Funds-of-funds are also joining the secondaries bandwagon, with more gusto than the placement agents - of the $11bn raised in the last issue of unquote", all were from funds-of-funds instead of traditional secondaries players. Portfolio Advisors has been purchasing direct secondary fund interests since its first close in 2007; Goldman Sachs raised $5.5bn for its fifth such fund; Morgan Stanley will invest in approximately 10% of its $1.14bn fund (by number of investments) into secondaries over the fund's life. HarbourVest, a well established fund-of-funds, raised $2.9bn for its latest vehicle to invest in secondaries, and Wilshire's $615m eighth fund-of-funds will invest in LP interests. Even the relatively new world of cleantech has secondaries interest, with Arcano's EUR250m Earth Fund dedicating 30% to co-investments and secondary positions.
Waiting game
This roster of blue-chip brands wanting a piece of the action indicates secondaries are set to take off. "Deals will pick up in the second half of this year," Hartley says of secondaries, which, despite all the talk, seem conspicuous by their absence. He puts this down to pricing. "There is a clear price disequilibrium, with spreads too high. They are just now getting more realistic and will reach market-clearing prices by the end of the year. But traditional secondaries players believe they have farther to fall." (See graph.)

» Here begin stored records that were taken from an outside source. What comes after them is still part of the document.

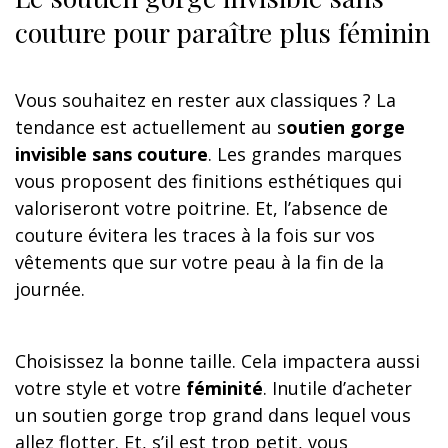
couture pour paraître plus féminin
Vous souhaitez en rester aux classiques ? La
tendance est actuellement au s
outien gorge
invisible sans couture
. Les grandes marques
vous proposent des finitions esthétiques qui
valoriseront votre poitrine. Et, l’absence de
couture évitera les traces à la fois sur vos
vêtements que sur votre peau à la fin de la
journée.
Choisissez la bonne taille. Cela impactera aussi
votre style et votre
féminité
. Inutile d’acheter
un soutien gorge trop grand dans lequel vous
allez flotter. Et, s’il est trop petit, vous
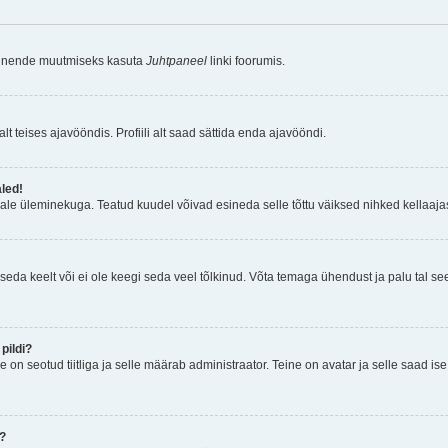
a nende muutmiseks kasuta
Juhtpaneel
linki foorumis.
lt teises ajavööndis. Profiili alt saad sättida enda ajavööndi.
aled!
ajale üleminekuga. Teatud kuudel võivad esineda selle tõttu väiksed nihked kellaajas
seda keelt või ei ole keegi seda veel tõlkinud. Võta temaga ühendust ja palu tal see i
pildi?
e on seotud tiitliga ja selle määrab administraator. Teine on avatar ja selle saad i
n?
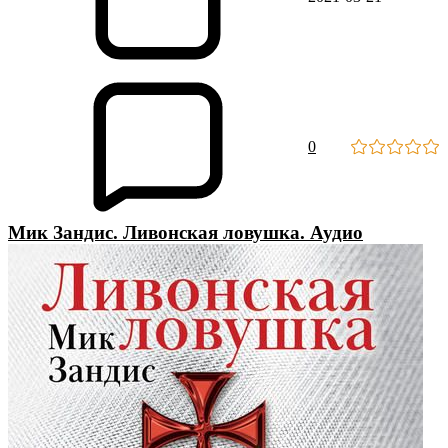
0
Мик Зандис. Ливонская ловушка. Аудио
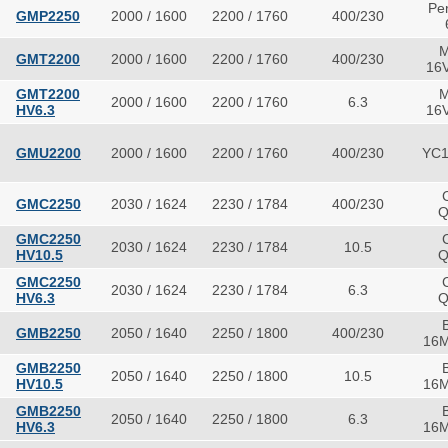
Pe
GMP2250
2000 / 1600
2200 / 1760
400/230
GMT2200
2000 / 1600
2200 / 1760
400/230
16
GMT2200
2000 / 1600
2200 / 1760
6.3
HV6.3
16
GMU2200
2000 / 1600
2200 / 1760
400/230
YC1
GMC2250
2030 / 1624
2230 / 1784
400/230
Q
GMC2250
2030 / 1624
2230 / 1784
10.5
HV10.5
Q
GMC2250
2030 / 1624
2230 / 1784
6.3
HV6.3
Q
GMB2250
2050 / 1640
2250 / 1800
400/230
16M
GMB2250
2050 / 1640
2250 / 1800
10.5
HV10.5
16M
GMB2250
2050 / 1640
2250 / 1800
6.3
HV6.3
16M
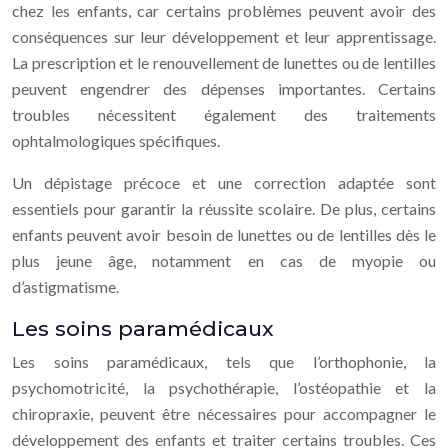
chez les enfants, car certains problèmes peuvent avoir des
conséquences sur leur développement et leur apprentissage.
La prescription et le renouvellement de lunettes ou de lentilles
peuvent engendrer des dépenses importantes. Certains
troubles nécessitent également des traitements
ophtalmologiques spécifiques.
Un dépistage précoce et une correction adaptée sont
essentiels pour garantir la réussite scolaire. De plus, certains
enfants peuvent avoir besoin de lunettes ou de lentilles dès le
plus jeune âge, notamment en cas de myopie ou
d’astigmatisme.
Les soins paramédicaux
Les soins paramédicaux, tels que l’orthophonie, la
psychomotricité, la psychothérapie, l’ostéopathie et la
chiropraxie, peuvent être nécessaires pour accompagner le
développement des enfants et traiter certains troubles. Ces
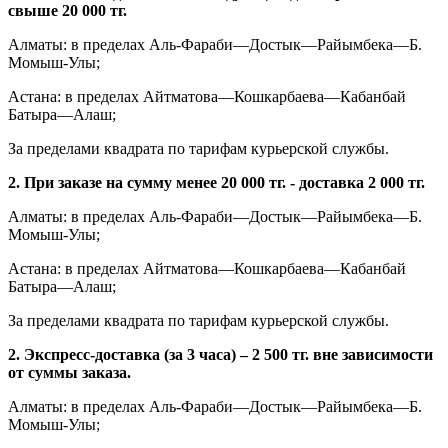
свыше 20 000 тг.
Алматы: в пределах Аль-Фараби—Достык—Райымбека—Б.
Момыш-Улы;
Астана: в пределах Айтматова—Кошкарбаева—Кабанбай
Батыра—Алаш;
За пределами квадрата по тарифам курьерской службы.
2. При заказе на сумму менее 20 000 тг. - доставка 2 000 тг.
Алматы: в пределах Аль-Фараби—Достык—Райымбека—Б.
Момыш-Улы;
Астана: в пределах Айтматова—Кошкарбаева—Кабанбай
Батыра—Алаш;
За пределами квадрата по тарифам курьерской службы.
2. Экспресс-доставка (за 3 часа) – 2 500 тг. вне зависимости
от суммы заказа.
Алматы: в пределах Аль-Фараби—Достык—Райымбека—Б.
Момыш-Улы;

In fact, the year hasn't been as slow as some suggest, according to Jinkens. "People look at the current environment and say deals aren't being done, but based on what we see and what we're doing, they are. We expect last year's volume of $30bn to be reached if not exceeded in 2009."
While most rhetoric is of blue-chip names selling for a song, some pickings may be anaemic. "Tail-ends are likely to be a significant part of the secondaries market," Groen suggests. "After 10 years, LPs would typically appreciate seeing full liquidity. However, while most funds have a 10-year life-span, they on average get extended to 14 years (for buyouts) and even 16 years (for venture) before full liquidation of all investee companies is reached." Groen cautions though: "While buying in later in a fund's life is a very attractive way to beat the j-curve, buying at the very extended end may only give you holdings with very little exit prospects. After all, if the GP has not been able to exit after 12-14 years, what will be different for the next few years? All the attractive companies are likely to have been sold at that stage. At Greenpark we prefer to invest at the beginning of the harvesting period - on average at four or five years into the life of a fund - not at the very end. Even less so in this economic climate where these rather old vintage funds will have run out of capital to support the investee companies if necessary."
The uptick will be helped by GPs looking to do deals again at the end of this year. "Future transactions could also be stimulated by a return of new investing in the primary market - an increase in the pace of draw-downs could trigger decisions for potential sellers who have been holding back," Livingstone says.